>> BEGIN Material provided

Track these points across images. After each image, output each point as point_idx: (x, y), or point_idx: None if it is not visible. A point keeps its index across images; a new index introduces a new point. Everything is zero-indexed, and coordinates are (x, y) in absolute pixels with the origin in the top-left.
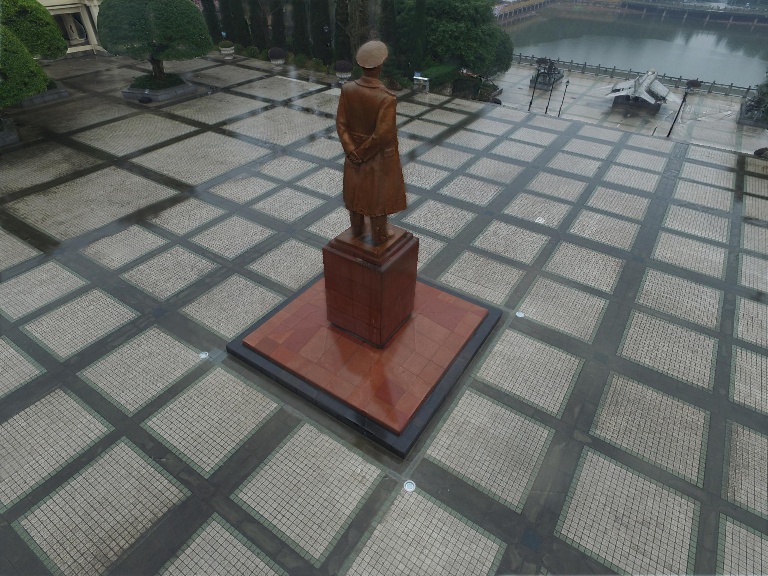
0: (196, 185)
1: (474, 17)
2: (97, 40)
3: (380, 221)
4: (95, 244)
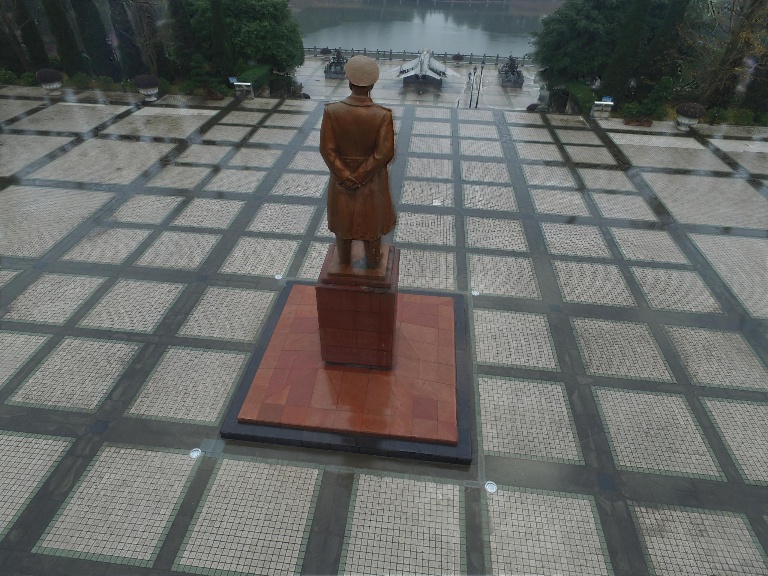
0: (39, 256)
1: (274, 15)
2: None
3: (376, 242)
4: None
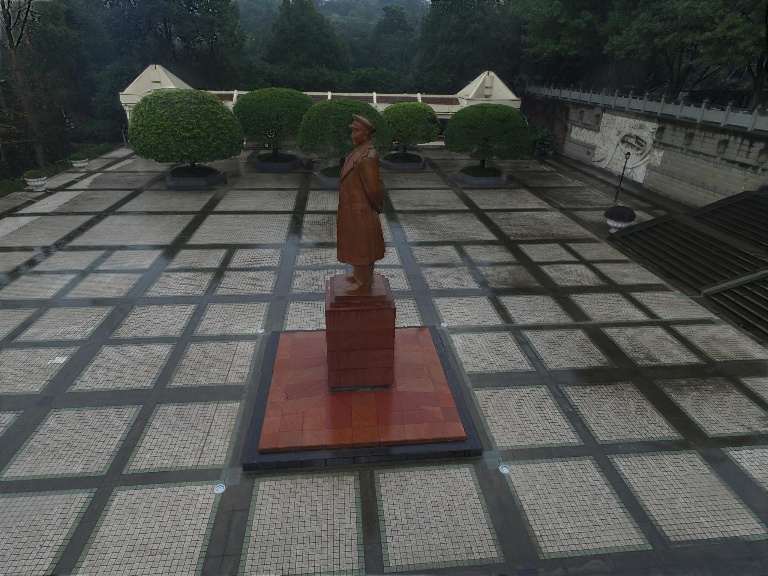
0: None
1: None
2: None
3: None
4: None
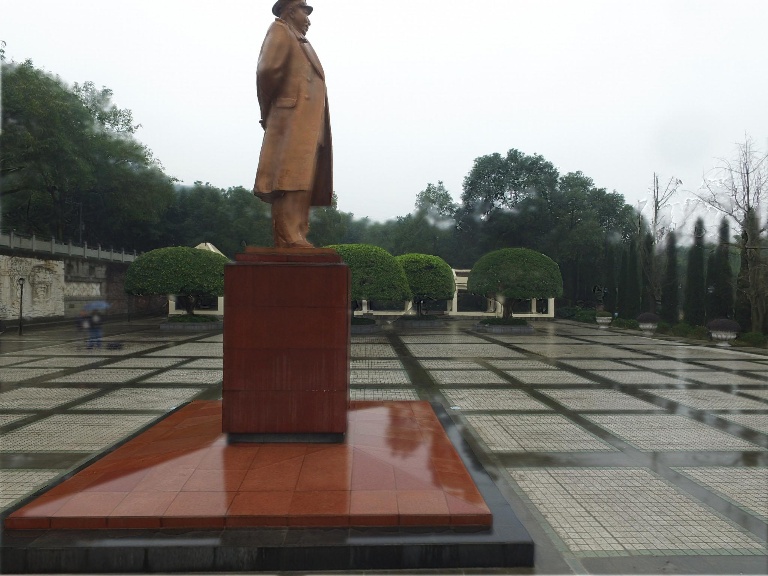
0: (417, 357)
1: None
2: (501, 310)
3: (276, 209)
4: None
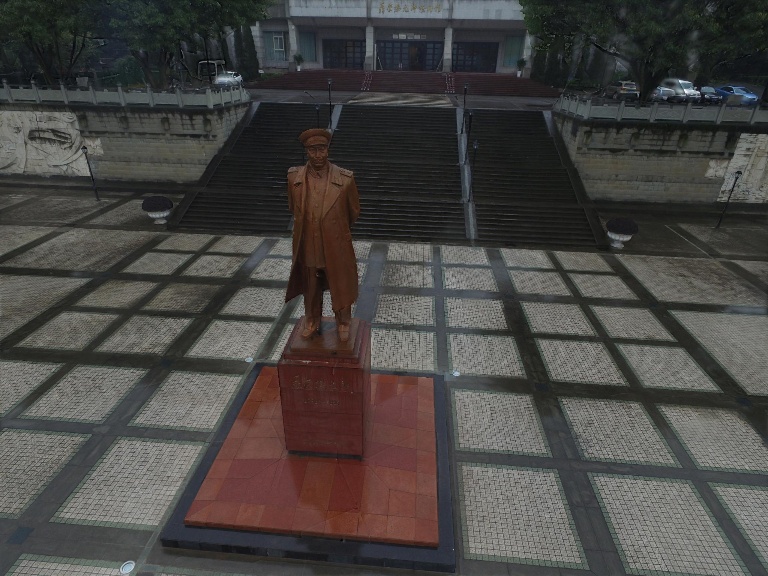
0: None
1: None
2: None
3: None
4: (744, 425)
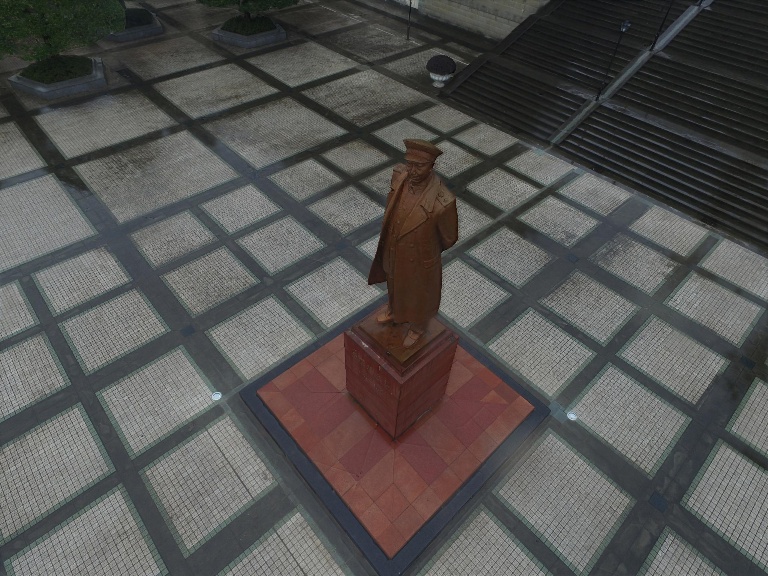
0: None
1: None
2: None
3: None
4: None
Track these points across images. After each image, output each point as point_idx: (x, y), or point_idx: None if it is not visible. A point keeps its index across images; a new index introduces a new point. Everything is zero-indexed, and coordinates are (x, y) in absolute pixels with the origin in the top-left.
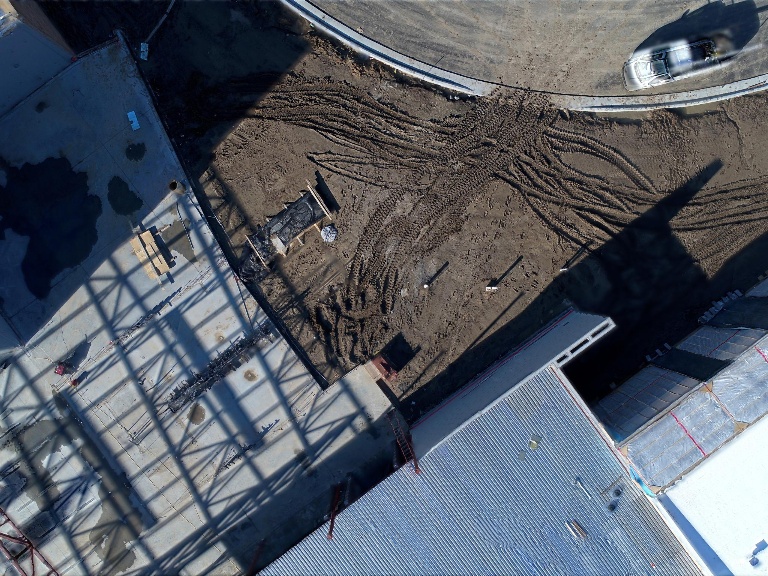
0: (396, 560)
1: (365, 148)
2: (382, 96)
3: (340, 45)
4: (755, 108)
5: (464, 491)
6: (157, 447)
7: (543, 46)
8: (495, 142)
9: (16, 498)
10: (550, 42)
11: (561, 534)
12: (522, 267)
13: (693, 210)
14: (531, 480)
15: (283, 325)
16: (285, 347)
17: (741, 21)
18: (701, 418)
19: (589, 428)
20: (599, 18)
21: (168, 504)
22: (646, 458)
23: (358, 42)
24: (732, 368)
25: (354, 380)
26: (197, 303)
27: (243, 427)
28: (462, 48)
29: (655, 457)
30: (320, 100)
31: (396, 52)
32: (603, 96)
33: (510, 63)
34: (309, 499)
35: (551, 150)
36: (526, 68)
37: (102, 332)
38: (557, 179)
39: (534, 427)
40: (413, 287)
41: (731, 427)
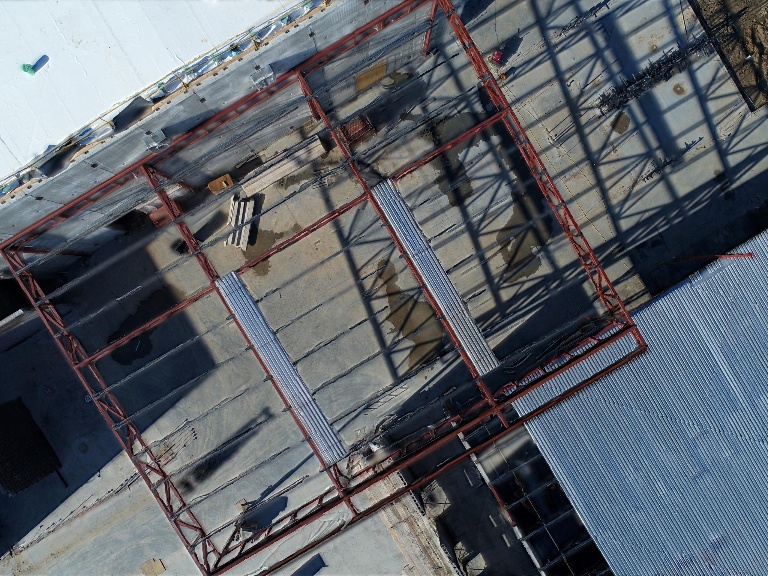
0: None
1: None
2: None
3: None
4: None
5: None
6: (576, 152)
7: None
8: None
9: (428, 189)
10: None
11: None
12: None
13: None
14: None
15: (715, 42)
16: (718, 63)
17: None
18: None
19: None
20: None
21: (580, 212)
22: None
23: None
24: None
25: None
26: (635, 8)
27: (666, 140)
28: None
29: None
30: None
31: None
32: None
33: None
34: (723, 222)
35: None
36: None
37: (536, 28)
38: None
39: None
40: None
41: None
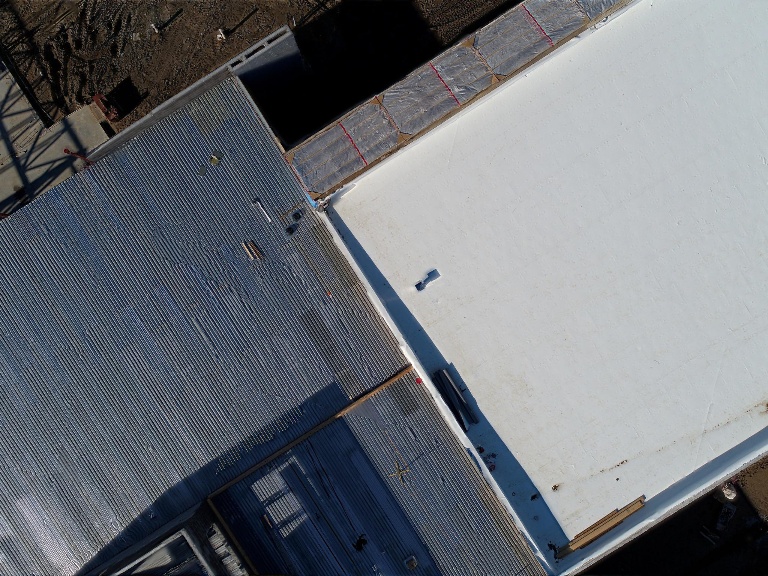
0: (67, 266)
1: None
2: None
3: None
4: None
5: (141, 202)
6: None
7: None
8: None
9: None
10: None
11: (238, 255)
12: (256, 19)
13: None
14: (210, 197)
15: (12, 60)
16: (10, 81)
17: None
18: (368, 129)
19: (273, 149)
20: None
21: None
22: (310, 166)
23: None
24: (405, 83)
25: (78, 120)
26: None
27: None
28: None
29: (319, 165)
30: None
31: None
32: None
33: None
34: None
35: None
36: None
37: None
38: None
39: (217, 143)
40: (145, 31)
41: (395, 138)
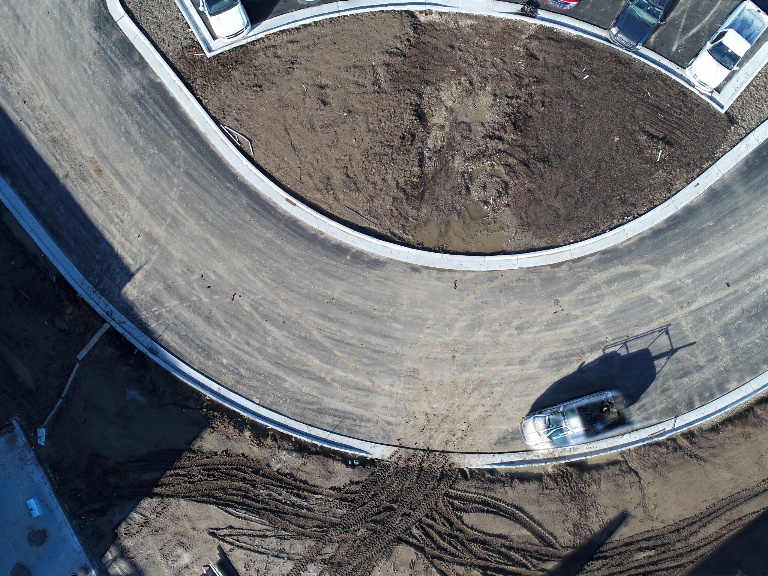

>> END Material provided

Please copy every one of the records above line for line, changing nothing and leaving out the pictures.

Track these points across images. After each image, output each point as point_idx: (x, y), or point_idx: None if it is not visible. A point keeps its index across images; a new index introduces a new point. Everything is zero-indexed, and coordinates are (x, y) in absolute pixels with the origin in the top-left.
0: (196, 185)
1: (474, 17)
2: (97, 40)
3: (380, 221)
4: (95, 244)
0: (39, 256)
1: (274, 15)
2: None
3: (376, 242)
4: None
0: None
1: None
2: None
3: None
4: None
0: (417, 357)
1: None
2: (501, 310)
3: (276, 209)
4: None
0: None
1: None
2: None
3: None
4: (744, 425)
0: None
1: None
2: None
3: None
4: None
Track these points across images. After each image, output each point as point_idx: (x, y), or point_idx: None if it is not visible. A point keeps its index across images; a new index introduces a new point. Everything is zero-indexed, and coordinates are (x, y) in absolute pixels with the origin in the top-left.
0: (396, 560)
1: (365, 148)
2: (382, 96)
3: (340, 45)
4: (755, 108)
5: (464, 491)
6: (157, 447)
7: (543, 46)
8: (495, 142)
9: (16, 498)
10: (550, 42)
11: (561, 534)
12: (522, 267)
13: (693, 210)
14: (531, 480)
15: (283, 325)
16: (285, 347)
17: (741, 21)
18: (701, 418)
19: (589, 428)
20: (599, 18)
21: (168, 504)
22: (646, 458)
23: (358, 42)
24: (732, 368)
25: (354, 380)
26: (197, 303)
27: (243, 427)
28: (462, 48)
29: (655, 457)
30: (320, 100)
31: (396, 52)
32: (603, 96)
33: (510, 63)
34: (309, 499)
35: (551, 150)
36: (526, 68)
37: (102, 332)
38: (557, 179)
39: (534, 427)
40: (413, 287)
41: (731, 427)
0: None
1: None
2: None
3: None
4: None
5: None
6: (576, 152)
7: None
8: None
9: (428, 189)
10: None
11: None
12: None
13: None
14: None
15: (715, 42)
16: (718, 63)
17: None
18: None
19: None
20: None
21: (580, 212)
22: None
23: None
24: None
25: None
26: (635, 8)
27: (666, 140)
28: None
29: None
30: None
31: None
32: None
33: None
34: (723, 222)
35: None
36: None
37: (536, 28)
38: None
39: None
40: None
41: None
0: (67, 266)
1: None
2: None
3: None
4: None
5: (141, 202)
6: None
7: None
8: None
9: None
10: None
11: (238, 255)
12: (256, 19)
13: None
14: (210, 197)
15: (12, 60)
16: (10, 81)
17: None
18: (368, 129)
19: (273, 149)
20: None
21: None
22: (310, 166)
23: None
24: (405, 83)
25: (78, 120)
26: None
27: None
28: None
29: (319, 165)
30: None
31: None
32: None
33: None
34: None
35: None
36: None
37: None
38: None
39: (217, 143)
40: (145, 31)
41: (395, 138)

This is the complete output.